# Textauszug:

----------

Incoterms – Keine Relevanz für Zeitpunkt des Vorsteuerabzugs

Für den Zeitpunkt des Vorsteuerabzugs und damit auch den zum Vorsteuerabzug Berechtigten wurden immer wieder die Incoterms herangezogen. Das BMF hat nun klargestellt, dass die Incoterms keine Relevanz für den Zeitpunkt des Vorsteuerabzugs haben.

Einfuhrumsatzsteuer: Vorsteuerabzug

Zum Vorsteuerabzug berechtigte Unternehmer können die ihnen auf der Eingangsseite berechnete Umsatzsteuer als Vorsteuer geltend machen. Hierzu müssen sie die bezogene Leistung oder Lieferung direkt und unmittelbar für eigene umsatzsteuerpflichtige Ausgangsumsätze verwenden. Entsprechendes gilt für die Einfuhrumsatzsteuer, die entsteht, wenn Waren aus dem Drittland – also Ländern außerhalb der EU – nach Deutschland eingeführt werden. Entsprechend kann der Unternehmer nach § 15 Abs. 1 Nr. 2 UStG die entstandene Einfuhrumsatzsteuer für Gegenstände abziehen, die für sein Unternehmen eingeführt worden sind. Das Umsatzsteuerrecht regelt jedoch nicht, welcher Zeitpunkt für den Vorsteuerabzug in Bezug auf die Einfuhrumsatzsteuer maßgeblich ist und woraus sich dieser ergibt. Dieser Zeitpunkt ist auch deshalb relevant, weil er darüber bestimmt, wer der zum Vorsteuerabzug Berechtigte ist. Das kann nur derjenige sein, der im maßgebenden Zeitpunkt die Verfügungsmacht inne hat. Die Finanzverwaltung hatte bislang auch schon in ihren Verwaltungsanweisungen der Rechtsprechung folgend vertreten, dass die Vorschriften über die Bestimmung des Leistungsorts ebenfalls für den Zeitpunkt der Lieferung relevant sind (Abschn. 3.12 Abs. 7 UStAE).

----------

# Aufgabe A:
Was hat das BMF laut dem Textauszug zu den Incoterms klargestellt?
Textauszug und Zeilen stehen in keinem Zusammenhang.

# Zu verwendende Daten:

----------

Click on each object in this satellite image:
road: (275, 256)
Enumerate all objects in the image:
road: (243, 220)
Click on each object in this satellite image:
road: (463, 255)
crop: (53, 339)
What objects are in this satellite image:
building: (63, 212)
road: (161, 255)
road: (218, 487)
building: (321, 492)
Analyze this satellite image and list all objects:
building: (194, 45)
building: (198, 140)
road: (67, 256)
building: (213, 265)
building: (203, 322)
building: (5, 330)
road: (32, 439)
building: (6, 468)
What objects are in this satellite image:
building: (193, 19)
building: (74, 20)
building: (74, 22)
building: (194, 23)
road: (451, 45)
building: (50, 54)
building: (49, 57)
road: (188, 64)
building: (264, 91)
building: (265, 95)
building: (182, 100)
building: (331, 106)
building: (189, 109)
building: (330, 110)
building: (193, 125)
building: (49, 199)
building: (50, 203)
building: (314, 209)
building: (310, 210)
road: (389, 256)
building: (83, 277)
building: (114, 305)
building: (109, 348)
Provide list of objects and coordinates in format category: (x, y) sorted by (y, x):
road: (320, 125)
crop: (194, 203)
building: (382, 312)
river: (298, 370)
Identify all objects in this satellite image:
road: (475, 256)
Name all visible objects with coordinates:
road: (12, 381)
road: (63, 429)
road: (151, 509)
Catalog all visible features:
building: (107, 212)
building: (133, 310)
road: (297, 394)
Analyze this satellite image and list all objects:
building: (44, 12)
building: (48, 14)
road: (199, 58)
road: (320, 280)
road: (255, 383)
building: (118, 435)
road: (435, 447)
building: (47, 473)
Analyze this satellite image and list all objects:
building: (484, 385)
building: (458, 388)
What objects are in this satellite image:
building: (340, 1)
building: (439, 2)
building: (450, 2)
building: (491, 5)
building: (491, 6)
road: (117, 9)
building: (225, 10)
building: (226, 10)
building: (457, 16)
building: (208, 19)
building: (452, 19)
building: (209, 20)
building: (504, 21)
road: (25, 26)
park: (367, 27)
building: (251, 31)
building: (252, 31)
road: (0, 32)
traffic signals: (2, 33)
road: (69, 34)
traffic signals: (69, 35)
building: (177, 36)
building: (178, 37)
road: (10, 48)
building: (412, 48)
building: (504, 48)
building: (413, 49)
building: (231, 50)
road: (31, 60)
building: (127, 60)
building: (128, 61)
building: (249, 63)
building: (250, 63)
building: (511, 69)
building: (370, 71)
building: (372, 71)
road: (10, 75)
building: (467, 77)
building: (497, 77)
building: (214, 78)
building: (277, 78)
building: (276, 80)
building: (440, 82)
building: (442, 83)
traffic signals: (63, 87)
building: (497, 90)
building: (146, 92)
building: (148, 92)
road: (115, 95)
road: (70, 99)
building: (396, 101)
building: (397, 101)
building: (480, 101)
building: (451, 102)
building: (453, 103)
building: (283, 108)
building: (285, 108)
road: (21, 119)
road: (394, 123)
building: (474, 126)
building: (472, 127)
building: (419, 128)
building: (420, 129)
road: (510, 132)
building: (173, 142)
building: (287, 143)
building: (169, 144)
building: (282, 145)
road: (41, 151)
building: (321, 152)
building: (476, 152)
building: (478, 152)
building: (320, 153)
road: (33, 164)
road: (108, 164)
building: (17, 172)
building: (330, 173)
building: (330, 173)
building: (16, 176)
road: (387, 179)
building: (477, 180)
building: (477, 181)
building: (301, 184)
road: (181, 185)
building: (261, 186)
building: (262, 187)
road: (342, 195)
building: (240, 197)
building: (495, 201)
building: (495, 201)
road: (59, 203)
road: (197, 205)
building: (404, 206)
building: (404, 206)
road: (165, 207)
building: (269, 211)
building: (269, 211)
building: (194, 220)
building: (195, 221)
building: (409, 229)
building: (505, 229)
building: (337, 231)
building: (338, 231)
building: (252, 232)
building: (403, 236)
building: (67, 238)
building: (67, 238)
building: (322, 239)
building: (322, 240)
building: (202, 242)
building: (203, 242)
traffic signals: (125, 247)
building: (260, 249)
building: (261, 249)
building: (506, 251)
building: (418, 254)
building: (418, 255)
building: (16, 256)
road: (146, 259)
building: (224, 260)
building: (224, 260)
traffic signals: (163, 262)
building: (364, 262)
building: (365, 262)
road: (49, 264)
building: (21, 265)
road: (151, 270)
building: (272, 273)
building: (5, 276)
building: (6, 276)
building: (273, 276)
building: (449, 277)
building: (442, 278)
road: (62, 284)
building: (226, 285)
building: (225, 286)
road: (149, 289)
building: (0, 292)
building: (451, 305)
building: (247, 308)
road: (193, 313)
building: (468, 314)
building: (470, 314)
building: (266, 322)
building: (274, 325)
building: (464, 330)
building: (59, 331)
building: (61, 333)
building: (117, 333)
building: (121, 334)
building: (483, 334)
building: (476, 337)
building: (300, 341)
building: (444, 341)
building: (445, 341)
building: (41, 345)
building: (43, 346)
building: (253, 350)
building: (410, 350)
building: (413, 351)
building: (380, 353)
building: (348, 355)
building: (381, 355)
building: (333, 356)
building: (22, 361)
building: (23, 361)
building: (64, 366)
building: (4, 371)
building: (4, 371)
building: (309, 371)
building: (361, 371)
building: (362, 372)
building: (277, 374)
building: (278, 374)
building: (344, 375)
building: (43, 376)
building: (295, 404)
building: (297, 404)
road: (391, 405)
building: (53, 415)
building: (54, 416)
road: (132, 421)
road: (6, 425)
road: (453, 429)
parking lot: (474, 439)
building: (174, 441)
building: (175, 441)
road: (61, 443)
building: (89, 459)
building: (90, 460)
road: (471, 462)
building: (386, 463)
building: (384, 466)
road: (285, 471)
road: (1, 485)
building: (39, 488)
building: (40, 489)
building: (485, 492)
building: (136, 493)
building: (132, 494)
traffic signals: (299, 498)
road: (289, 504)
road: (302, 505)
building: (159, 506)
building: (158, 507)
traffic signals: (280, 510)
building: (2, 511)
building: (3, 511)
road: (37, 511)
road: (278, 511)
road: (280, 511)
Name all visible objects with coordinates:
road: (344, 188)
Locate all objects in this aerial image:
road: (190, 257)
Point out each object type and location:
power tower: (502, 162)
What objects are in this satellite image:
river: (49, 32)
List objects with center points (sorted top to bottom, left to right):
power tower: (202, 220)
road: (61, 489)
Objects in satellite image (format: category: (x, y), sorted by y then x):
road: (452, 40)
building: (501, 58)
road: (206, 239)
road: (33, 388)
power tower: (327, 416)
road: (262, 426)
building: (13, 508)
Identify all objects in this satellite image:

----------

# Aufgabe B:
Bestimme jede Zeile, in der die Zeichenfolge „format“ vorkommt, und schreibe sie ab.

# Antwort A:
Die Incoterms haben keine Relevanz für den Zeitpunkt des Vorsteuerabzugs.

# Antwort B:
Provide list of objects and coordinates in format category: (x, y) sorted by (y, x):
Objects in satellite image (format: category: (x, y), sorted by y then x):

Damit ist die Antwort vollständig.